What you are asked to do:
What is the number of lines below that contain the word "Tests"? Give only that number.

BEGIN Information shown

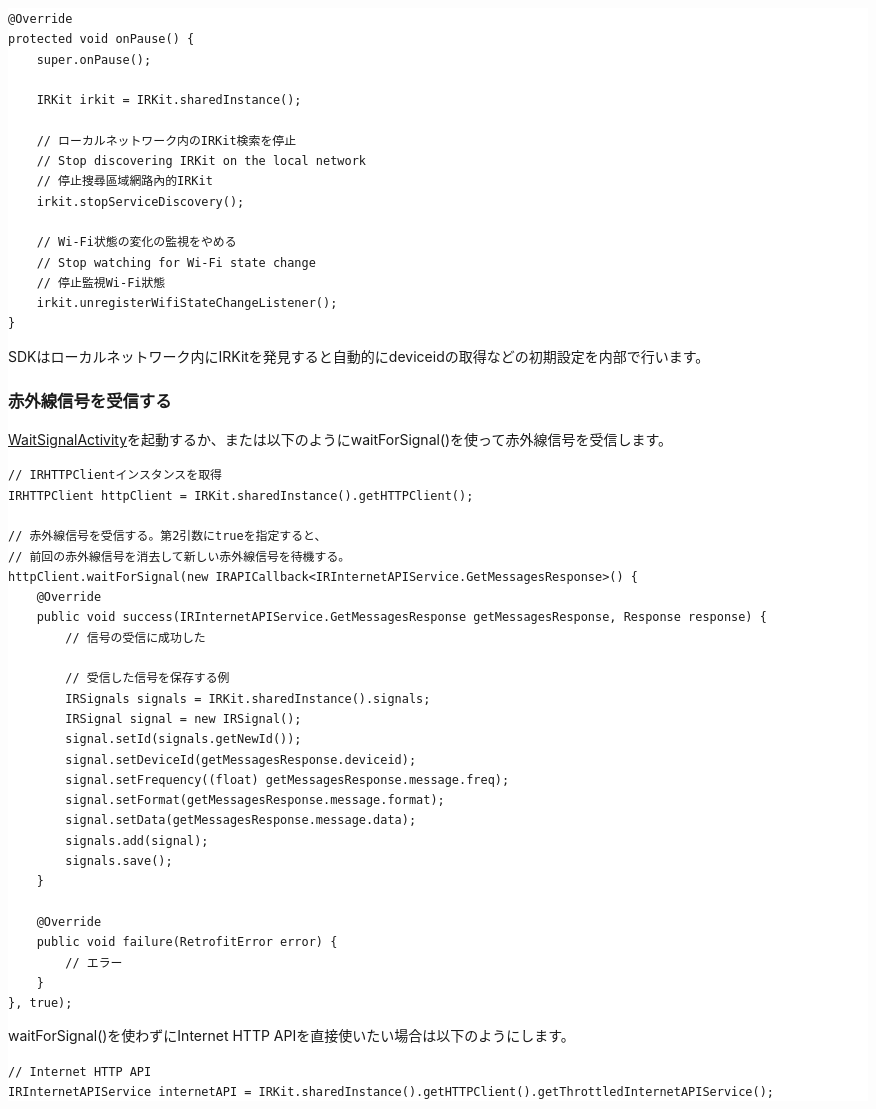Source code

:     @Override
    protected void onPause() {
        super.onPause();

        IRKit irkit = IRKit.sharedInstance();

        // ローカルネットワーク内のIRKit検索を停止
        // Stop discovering IRKit on the local network
        // 停止搜尋區域網路內的IRKit
        irkit.stopServiceDiscovery();

        // Wi-Fi状態の変化の監視をやめる
        // Stop watching for Wi-Fi state change
        // 停止監視Wi-Fi狀態
        irkit.unregisterWifiStateChangeListener();
    }

SDKはローカルネットワーク内にIRKitを発見すると自動的にdeviceidの取得などの初期設定を内部で行います。

### <a name="receiving-signal-ja"></a>赤外線信号を受信する

[WaitSignalActivity](#waitsignalactivity-ja)を起動するか、または以下のようにwaitForSignal()を使って赤外線信号を受信します。

    // IRHTTPClientインスタンスを取得
    IRHTTPClient httpClient = IRKit.sharedInstance().getHTTPClient();

    // 赤外線信号を受信する。第2引数にtrueを指定すると、
    // 前回の赤外線信号を消去して新しい赤外線信号を待機する。
    httpClient.waitForSignal(new IRAPICallback<IRInternetAPIService.GetMessagesResponse>() {
        @Override
        public void success(IRInternetAPIService.GetMessagesResponse getMessagesResponse, Response response) {
            // 信号の受信に成功した

            // 受信した信号を保存する例
            IRSignals signals = IRKit.sharedInstance().signals;
            IRSignal signal = new IRSignal();
            signal.setId(signals.getNewId());
            signal.setDeviceId(getMessagesResponse.deviceid);
            signal.setFrequency((float) getMessagesResponse.message.freq);
            signal.setFormat(getMessagesResponse.message.format);
            signal.setData(getMessagesResponse.message.data);
            signals.add(signal);
            signals.save();
        }

        @Override
        public void failure(RetrofitError error) {
            // エラー
        }
    }, true);

waitForSignal()を使わずにInternet HTTP APIを直接使いたい場合は以下のようにします。

    // Internet HTTP API
    IRInternetAPIService internetAPI = IRKit.sharedInstance().getHTTPClient().getThrottledInternetAPIService();
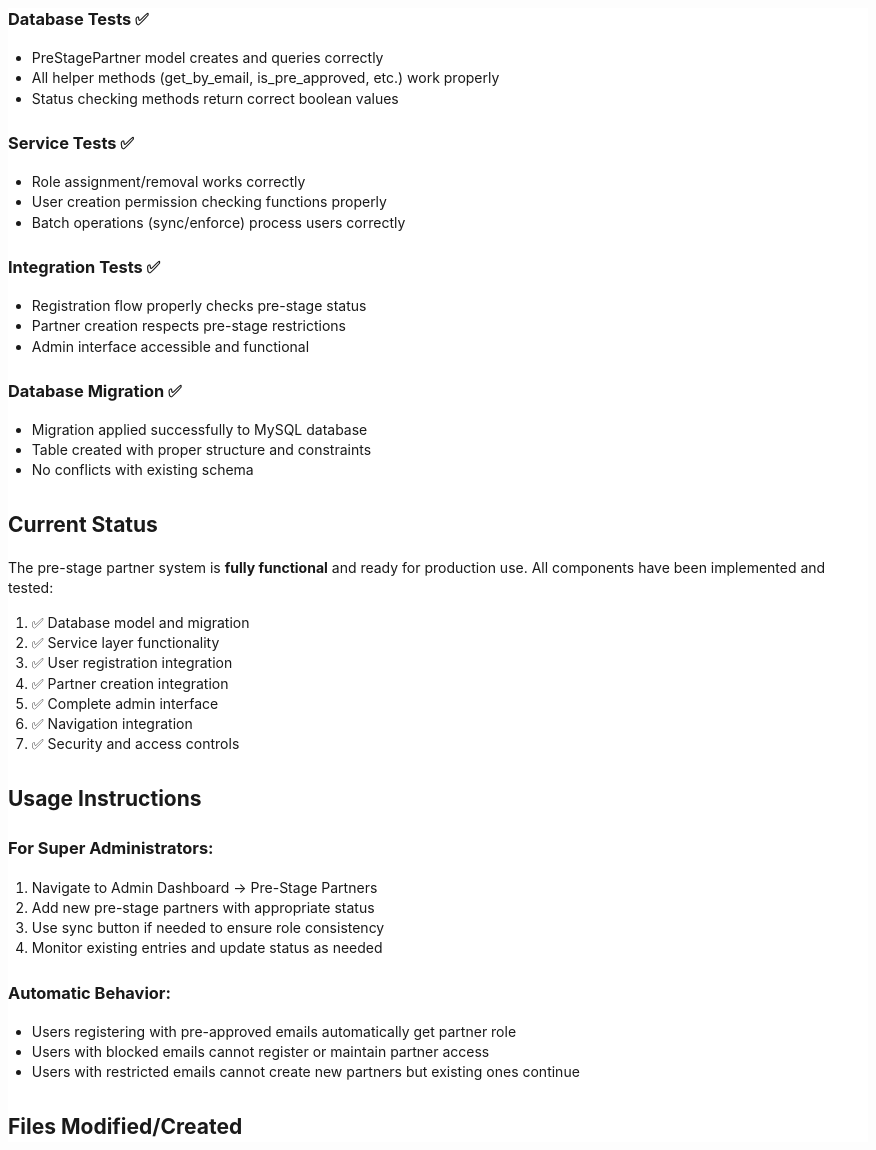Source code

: ### Database Tests ✅
- PreStagePartner model creates and queries correctly
- All helper methods (get_by_email, is_pre_approved, etc.) work properly
- Status checking methods return correct boolean values

### Service Tests ✅  
- Role assignment/removal works correctly
- User creation permission checking functions properly
- Batch operations (sync/enforce) process users correctly

### Integration Tests ✅
- Registration flow properly checks pre-stage status
- Partner creation respects pre-stage restrictions
- Admin interface accessible and functional

### Database Migration ✅
- Migration applied successfully to MySQL database
- Table created with proper structure and constraints
- No conflicts with existing schema

## Current Status

The pre-stage partner system is **fully functional** and ready for production use. All components have been implemented and tested:

1. ✅ Database model and migration
2. ✅ Service layer functionality  
3. ✅ User registration integration
4. ✅ Partner creation integration
5. ✅ Complete admin interface
6. ✅ Navigation integration
7. ✅ Security and access controls

## Usage Instructions

### For Super Administrators:
1. Navigate to Admin Dashboard → Pre-Stage Partners
2. Add new pre-stage partners with appropriate status
3. Use sync button if needed to ensure role consistency
4. Monitor existing entries and update status as needed

### Automatic Behavior:
- Users registering with pre-approved emails automatically get partner role
- Users with blocked emails cannot register or maintain partner access
- Users with restricted emails cannot create new partners but existing ones continue

## Files Modified/Created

END Information shown

Solution for this task:
3